* ASSIGNMENT
Your task is to copy exactly the lines from the line containing "ring pip: (671, 724)" through the end of the listing below, with pictures left out.
# # #
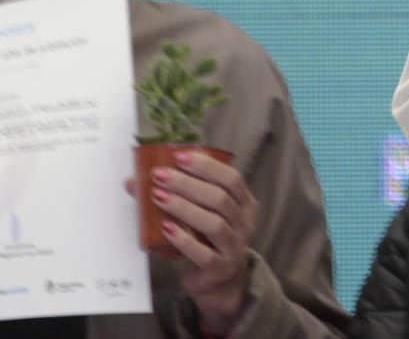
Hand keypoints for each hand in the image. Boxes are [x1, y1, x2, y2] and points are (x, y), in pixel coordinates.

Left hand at [149, 150, 258, 333]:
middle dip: (188, 184)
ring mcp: (235, 246)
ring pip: (213, 223)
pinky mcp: (220, 268)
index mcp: (245, 204)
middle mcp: (244, 223)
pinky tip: (166, 229)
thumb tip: (135, 181)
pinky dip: (184, 239)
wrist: (220, 282)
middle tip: (160, 175)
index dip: (207, 166)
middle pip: (219, 198)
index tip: (180, 156)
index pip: (231, 178)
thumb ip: (179, 197)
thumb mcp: (202, 215)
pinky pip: (203, 253)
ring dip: (184, 207)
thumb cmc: (208, 241)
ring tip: (158, 197)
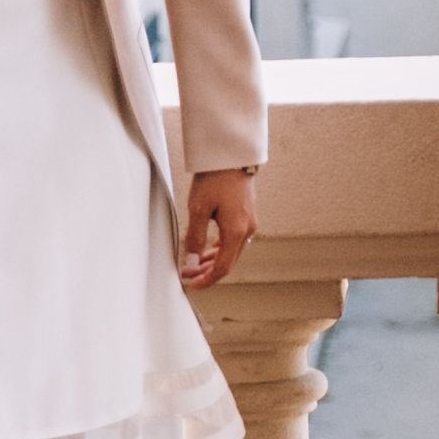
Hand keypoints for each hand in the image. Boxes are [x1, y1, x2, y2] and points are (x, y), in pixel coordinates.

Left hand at [178, 169, 257, 290]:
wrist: (231, 154)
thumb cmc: (216, 177)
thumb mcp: (199, 209)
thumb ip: (195, 239)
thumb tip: (191, 262)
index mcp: (237, 231)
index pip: (223, 267)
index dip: (207, 280)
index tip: (192, 285)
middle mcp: (247, 229)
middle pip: (229, 262)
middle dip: (208, 272)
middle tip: (188, 276)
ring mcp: (249, 222)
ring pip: (232, 252)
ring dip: (213, 261)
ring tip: (194, 265)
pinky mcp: (247, 214)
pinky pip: (234, 240)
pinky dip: (220, 249)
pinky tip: (208, 249)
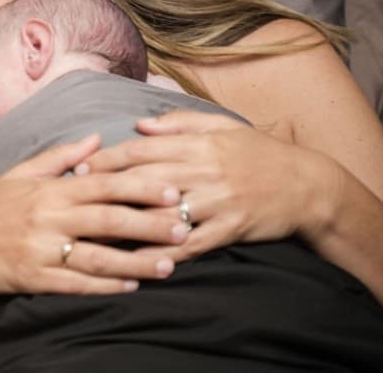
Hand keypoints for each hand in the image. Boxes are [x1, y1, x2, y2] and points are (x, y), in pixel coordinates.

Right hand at [0, 134, 185, 297]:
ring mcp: (40, 249)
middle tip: (185, 226)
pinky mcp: (33, 278)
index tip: (173, 189)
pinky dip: (106, 286)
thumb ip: (60, 156)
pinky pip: (76, 284)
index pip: (103, 184)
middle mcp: (47, 217)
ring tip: (170, 264)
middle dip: (150, 223)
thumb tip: (96, 137)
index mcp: (49, 190)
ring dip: (137, 260)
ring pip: (99, 256)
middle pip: (108, 219)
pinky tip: (132, 286)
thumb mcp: (19, 173)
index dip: (140, 186)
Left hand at [83, 110, 333, 260]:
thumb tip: (140, 125)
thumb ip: (179, 124)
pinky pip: (193, 243)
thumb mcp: (222, 127)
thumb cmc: (259, 153)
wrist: (307, 185)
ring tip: (97, 232)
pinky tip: (141, 258)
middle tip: (75, 198)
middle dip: (107, 189)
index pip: (142, 150)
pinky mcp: (231, 228)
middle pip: (145, 180)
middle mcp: (204, 171)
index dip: (108, 159)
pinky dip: (166, 251)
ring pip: (165, 212)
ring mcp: (218, 201)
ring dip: (130, 223)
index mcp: (198, 144)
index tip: (80, 167)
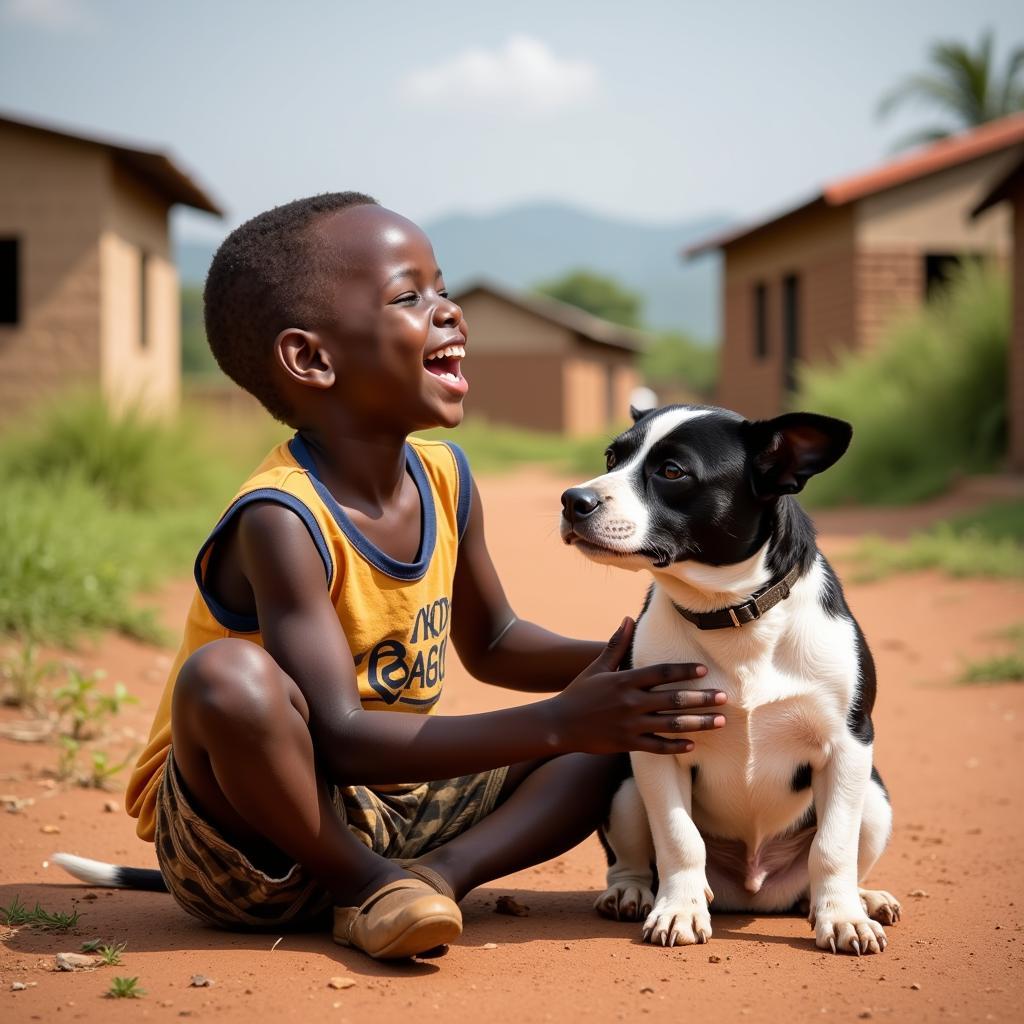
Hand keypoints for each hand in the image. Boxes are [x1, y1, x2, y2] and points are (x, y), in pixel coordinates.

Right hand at [550, 617, 724, 754]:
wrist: (558, 724)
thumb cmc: (579, 692)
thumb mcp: (597, 667)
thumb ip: (616, 644)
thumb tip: (629, 617)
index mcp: (625, 680)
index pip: (661, 673)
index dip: (684, 671)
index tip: (704, 671)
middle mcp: (631, 702)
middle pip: (673, 699)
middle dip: (701, 698)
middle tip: (724, 697)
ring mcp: (630, 724)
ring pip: (671, 724)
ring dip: (698, 722)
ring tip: (720, 722)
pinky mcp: (627, 743)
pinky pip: (657, 747)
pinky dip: (676, 747)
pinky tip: (692, 745)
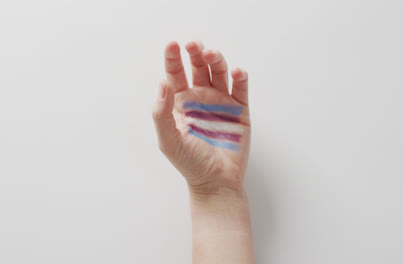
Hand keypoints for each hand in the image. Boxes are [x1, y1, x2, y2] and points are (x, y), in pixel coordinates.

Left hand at [152, 41, 250, 193]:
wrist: (216, 182)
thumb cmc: (190, 163)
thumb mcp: (168, 140)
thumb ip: (162, 112)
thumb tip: (162, 82)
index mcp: (181, 103)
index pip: (176, 74)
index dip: (173, 58)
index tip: (172, 45)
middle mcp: (201, 98)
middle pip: (198, 67)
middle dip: (196, 53)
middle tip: (194, 45)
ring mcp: (221, 102)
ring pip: (219, 73)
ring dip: (216, 60)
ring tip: (212, 55)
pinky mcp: (239, 110)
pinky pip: (240, 89)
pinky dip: (240, 78)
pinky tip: (237, 72)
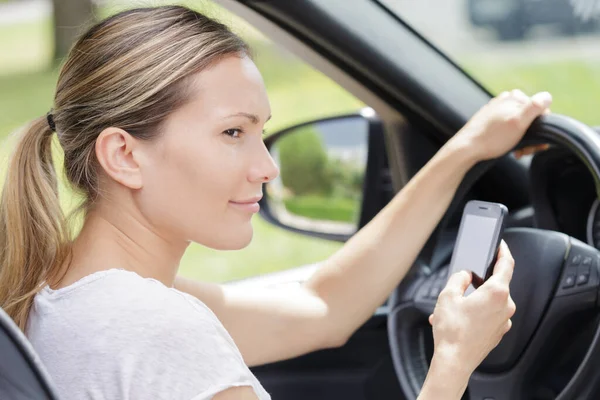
# # #
* RESULT FOR THIS EXERCISE
ring pip: (671, 724)
ring dip: (698, 722)
ring tip: (720, 722)
pinky mcp: (627, 743)
pinky pip: (657, 747)
pinky dip: (676, 747)
pinky tip: (692, 745)
Hand keypoints for each hand in the image. Boxes are [x1, y1, x2, y2] and points are (x, y), in pixel coordinates.

Left hand at [152, 41, 250, 193]:
wrist: (216, 182)
thumb cmc: (190, 163)
thumb mcp: (168, 140)
thumb ip: (162, 112)
thumb tip: (162, 82)
index mcp: (181, 103)
index pip: (176, 74)
index dip: (173, 58)
index tip: (172, 45)
middle mcp: (201, 98)
middle pip: (198, 67)
middle dip: (196, 53)
middle tip: (194, 45)
ring mcp: (221, 102)
ring pip: (219, 73)
ring dip: (216, 60)
ring tip: (212, 55)
pinky mcp: (239, 110)
pinky pip: (240, 89)
pinky dip: (240, 78)
pinky tip: (237, 72)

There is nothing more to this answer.